(Extracted page text data)
■ ■ ■ ■ ■ ■ ■

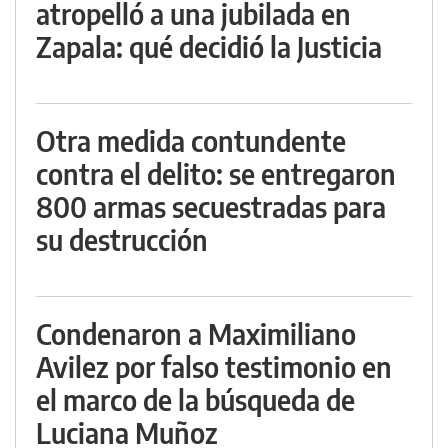
atropelló a una jubilada en
Zapala: qué decidió la Justicia
Otra medida contundente
contra el delito: se entregaron
800 armas secuestradas para
su destrucción
Condenaron a Maximiliano
Avilez por falso testimonio en
el marco de la búsqueda de
Luciana Muñoz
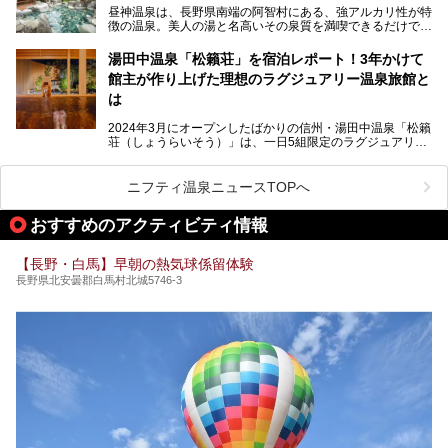
昼神温泉は、長野県南端の阿智村にある、強アルカリ性が特
徴の温泉。美人の湯と名高いその泉質を満喫できるだけでな
く、日本一の星空鑑賞ができる注目の温泉地です。
昼神温泉では、朝市などの観光スポットや、信州名物のおや
湯田中温泉「松籟荘」を宿泊レポート！3年かけて
きを楽しめるグルメスポットなど、観光を楽しむにはぴった
館主が作り上げた理想のラグジュアリー温泉旅館と
りの場所が豊富にあります。
この記事では、昼神温泉での滞在を充実させる宿泊施設や日
は
帰り温泉、見どころ満載の観光・グルメスポットに加え、ア
クセス方法も順に紹介します。
2024年3月にオープンしたばかりの信州・湯田中温泉「松籟
荘（しょうらいそう）」は、一日5組限定のラグジュアリー
温泉旅館。全室が源泉掛け流しの露天風呂、庭園付きで、プ
ライベートに楽しめる非日常感が味わえます。また宿泊者は
道向かいの「よろづや」の大浴場「桃山風呂」や共同浴場の
ニフティ温泉ニュースTOPへ
「湯田中大湯」も利用ができます。
おすすめのアクティビティ情報
極上のお湯に浸り上質なお料理に舌鼓、特別な日に泊まりた
い湯田中温泉「松籟荘」を、実際に宿泊した目線で紹介しま
す。
【長野・白馬】早朝の熱気球係留体験
長野県北安曇郡白馬村北城5746-3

■ ■ ■ ■ ■ ■ ■

* [What you are asked to do]: Reproduce the records above exactly, but only from the line containing "Avilez por falso testimonio en" through the last line, both included, and without any pictures.

* [Task solution]:
Avilez por falso testimonio en
el marco de la búsqueda de
Luciana Muñoz
昼神温泉は、長野県南端の阿智村にある、強アルカリ性が特
徴の温泉。美人の湯と名高いその泉質を満喫できるだけでな
く、日本一の星空鑑賞ができる注目の温泉地です。
昼神温泉では、朝市などの観光スポットや、信州名物のおや
湯田中温泉「松籟荘」を宿泊レポート！3年かけて
きを楽しめるグルメスポットなど、観光を楽しむにはぴった
館主が作り上げた理想のラグジュアリー温泉旅館と
りの場所が豊富にあります。
この記事では、昼神温泉での滞在を充実させる宿泊施設や日
は
帰り温泉、見どころ満載の観光・グルメスポットに加え、ア
クセス方法も順に紹介します。
2024年3月にオープンしたばかりの信州・湯田中温泉「松籟
荘（しょうらいそう）」は、一日5組限定のラグジュアリー
温泉旅館。全室が源泉掛け流しの露天風呂、庭園付きで、プ
ライベートに楽しめる非日常感が味わえます。また宿泊者は
道向かいの「よろづや」の大浴場「桃山風呂」や共同浴場の
ニフティ温泉ニュースTOPへ
「湯田中大湯」も利用ができます。
おすすめのアクティビティ情報
極上のお湯に浸り上質なお料理に舌鼓、特別な日に泊まりた
い湯田中温泉「松籟荘」を、実際に宿泊した目線で紹介しま
す。
【長野・白馬】早朝の熱気球係留体験
長野県北安曇郡白馬村北城5746-3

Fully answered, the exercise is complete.